-- Work item --
Please repeat every line of text in the material below without any changes, and leave the pictures out of your answer.

Page images with their extracted text
· · ·

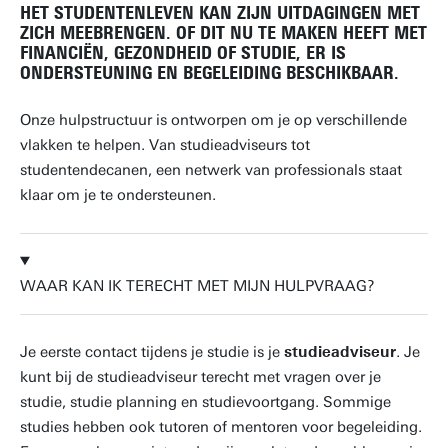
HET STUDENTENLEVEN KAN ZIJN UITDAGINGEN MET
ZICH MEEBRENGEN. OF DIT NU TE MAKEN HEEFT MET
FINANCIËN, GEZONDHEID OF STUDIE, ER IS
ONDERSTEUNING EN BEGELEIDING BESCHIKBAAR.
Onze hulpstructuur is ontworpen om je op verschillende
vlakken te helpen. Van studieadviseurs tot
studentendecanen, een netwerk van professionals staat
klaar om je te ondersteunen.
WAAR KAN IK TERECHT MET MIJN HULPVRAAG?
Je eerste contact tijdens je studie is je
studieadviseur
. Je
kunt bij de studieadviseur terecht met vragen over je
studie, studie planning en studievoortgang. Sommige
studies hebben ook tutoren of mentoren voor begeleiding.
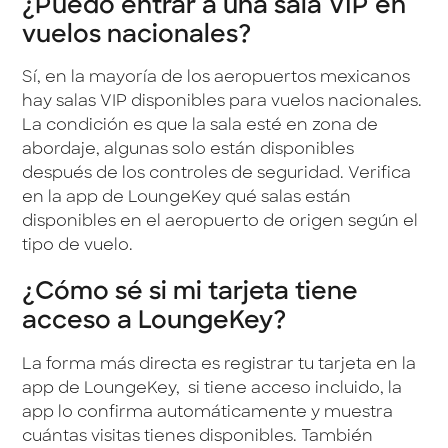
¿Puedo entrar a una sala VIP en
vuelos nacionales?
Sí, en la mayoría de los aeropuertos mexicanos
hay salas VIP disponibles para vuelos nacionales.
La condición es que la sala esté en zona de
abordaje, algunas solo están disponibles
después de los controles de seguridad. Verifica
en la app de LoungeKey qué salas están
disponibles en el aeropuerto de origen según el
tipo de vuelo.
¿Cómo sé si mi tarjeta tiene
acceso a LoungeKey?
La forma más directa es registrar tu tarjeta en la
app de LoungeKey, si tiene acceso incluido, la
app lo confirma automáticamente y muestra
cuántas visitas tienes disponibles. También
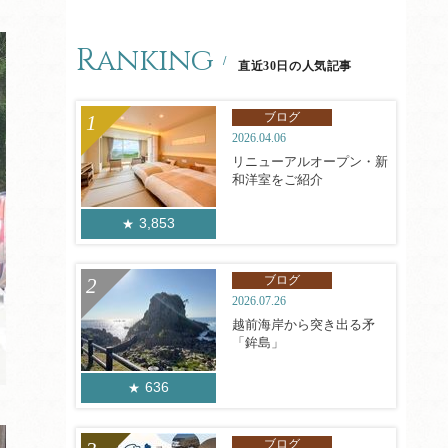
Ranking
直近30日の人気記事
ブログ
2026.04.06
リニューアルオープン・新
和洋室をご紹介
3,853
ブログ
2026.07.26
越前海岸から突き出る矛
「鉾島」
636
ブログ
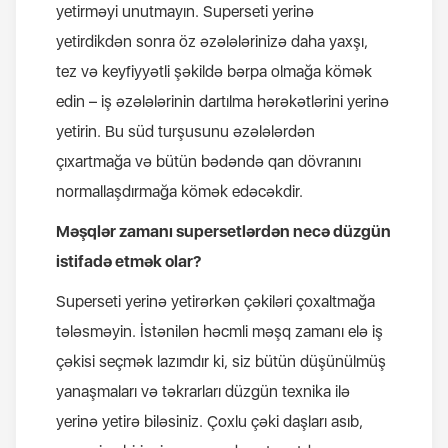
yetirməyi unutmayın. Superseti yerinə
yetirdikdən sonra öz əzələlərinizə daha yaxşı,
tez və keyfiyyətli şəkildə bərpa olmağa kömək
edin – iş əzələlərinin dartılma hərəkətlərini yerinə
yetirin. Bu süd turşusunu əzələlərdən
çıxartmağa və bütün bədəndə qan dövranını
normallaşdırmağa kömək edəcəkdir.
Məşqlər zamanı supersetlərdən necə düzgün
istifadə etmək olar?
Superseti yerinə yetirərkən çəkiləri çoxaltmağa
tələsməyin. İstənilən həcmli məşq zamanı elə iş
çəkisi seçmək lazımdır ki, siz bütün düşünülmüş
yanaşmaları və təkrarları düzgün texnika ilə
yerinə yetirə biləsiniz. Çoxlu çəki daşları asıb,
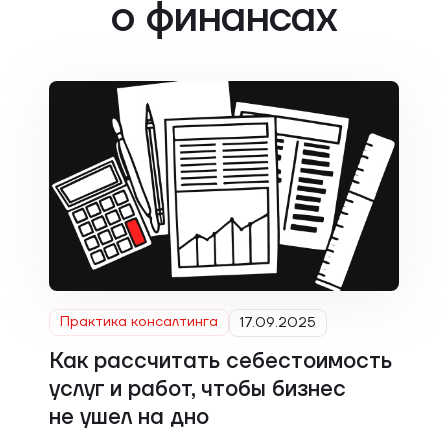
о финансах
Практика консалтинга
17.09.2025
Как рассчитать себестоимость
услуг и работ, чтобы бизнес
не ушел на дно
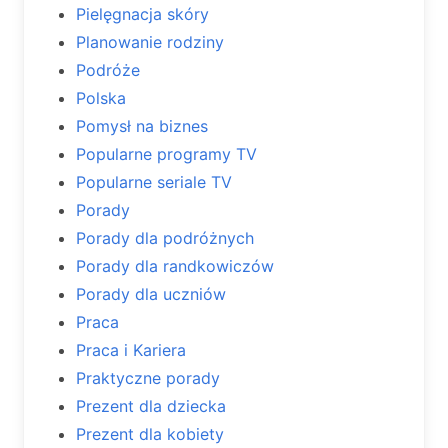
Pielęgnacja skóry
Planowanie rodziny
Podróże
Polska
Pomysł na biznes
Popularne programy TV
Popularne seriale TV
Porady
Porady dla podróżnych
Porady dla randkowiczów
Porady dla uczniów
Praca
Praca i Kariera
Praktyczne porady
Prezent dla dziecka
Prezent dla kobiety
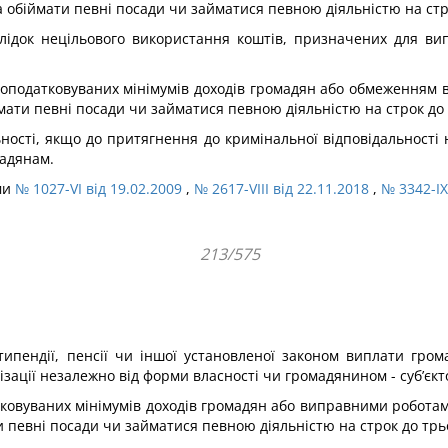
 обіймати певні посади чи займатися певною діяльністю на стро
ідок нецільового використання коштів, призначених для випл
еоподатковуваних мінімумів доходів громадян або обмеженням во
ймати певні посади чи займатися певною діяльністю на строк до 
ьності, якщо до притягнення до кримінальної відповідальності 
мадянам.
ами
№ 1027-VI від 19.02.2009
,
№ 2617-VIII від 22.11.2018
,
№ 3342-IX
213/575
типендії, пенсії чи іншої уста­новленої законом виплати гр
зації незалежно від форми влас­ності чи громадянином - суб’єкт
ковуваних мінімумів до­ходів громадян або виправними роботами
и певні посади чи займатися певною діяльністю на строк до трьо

· · ·

-- Output of the exercise --
HET STUDENTENLEVEN KAN ZIJN UITDAGINGEN MET
ZICH MEEBRENGEN. OF DIT NU TE MAKEN HEEFT MET
FINANCIËN, GEZONDHEID OF STUDIE, ER IS
ONDERSTEUNING EN BEGELEIDING BESCHIKBAAR.
Onze hulpstructuur is ontworpen om je op verschillende
vlakken te helpen. Van studieadviseurs tot
studentendecanen, een netwerk van professionals staat
klaar om je te ondersteunen.
WAAR KAN IK TERECHT MET MIJN HULPVRAAG?
Je eerste contact tijdens je studie is je
studieadviseur
. Je
kunt bij de studieadviseur terecht met vragen over je
studie, studie planning en studievoortgang. Sommige
studies hebben ook tutoren of mentoren voor begeleiding.
¿Puedo entrar a una sala VIP en
vuelos nacionales?
Sí, en la mayoría de los aeropuertos mexicanos
hay salas VIP disponibles para vuelos nacionales.
La condición es que la sala esté en zona de
abordaje, algunas solo están disponibles
después de los controles de seguridad. Verifica
en la app de LoungeKey qué salas están
disponibles en el aeropuerto de origen según el
tipo de vuelo.
¿Cómo sé si mi tarjeta tiene
acceso a LoungeKey?
La forma más directa es registrar tu tarjeta en la
app de LoungeKey, si tiene acceso incluido, la
app lo confirma automáticamente y muestra
cuántas visitas tienes disponibles. También
Ranking
直近30日の人気記事
ブログ
2026.04.06
リニューアルオープン・新
和洋室をご紹介
3,853
ブログ
2026.07.26
越前海岸から突き出る矛
「鉾島」
636
ブログ
yetirməyi unutmayın. Superseti yerinə
yetirdikdən sonra öz əzələlərinizə daha yaxşı,
tez və keyfiyyətli şəkildə bərpa olmağa kömək
edin – iş əzələlərinin dartılma hərəkətlərini yerinə
yetirin. Bu süd turşusunu əzələlərdən
çıxartmağa və bütün bədəndə qan dövranını
normallaşdırmağa kömək edəcəkdir.
Məşqlər zamanı supersetlərdən necə düzgün
istifadə etmək olar?
Superseti yerinə yetirərkən çəkiləri çoxaltmağa
tələsməyin. İstənilən həcmli məşq zamanı elə iş
çəkisi seçmək lazımdır ki, siz bütün düşünülmüş
yanaşmaları və təkrarları düzgün texnika ilə
yerinə yetirə biləsiniz. Çoxlu çəki daşları asıb,
о финансах
Практика консалтинга
17.09.2025
Как рассчитать себестоимость
услуг и работ, чтобы бизнес
не ушел на дно
Pielęgnacja skóry
Planowanie rodziny
Podróże
Polska
Pomysł na biznes
Popularne programy TV
Popularne seriale TV
Porady
Porady dla podróżnych
Porady dla randkowiczów
Porady dla uczniów
Praca
Praca i Kariera
Praktyczne porady
Prezent dla dziecka
Prezent dla kobiety
 обіймати певні посади чи займатися певною діяльністю на стро
ідок нецільового використання коштів, призначених для випл
еоподатковуваних мінімумів доходів громадян або обмеженням во
ймати певні посади чи займатися певною діяльністю на строк до 
ьності, якщо до притягнення до кримінальної відповідальності 
мадянам.
ами
№ 1027-VI від 19.02.2009
,
№ 2617-VIII від 22.11.2018
,
№ 3342-IX
213/575
типендії, пенсії чи іншої уста­новленої законом виплати гр
зації незалежно від форми влас­ності чи громадянином - суб’єкт
ковуваних мінімумів до­ходів громадян або виправними роботами
и певні посади чи займатися певною діяльністю на строк до трьо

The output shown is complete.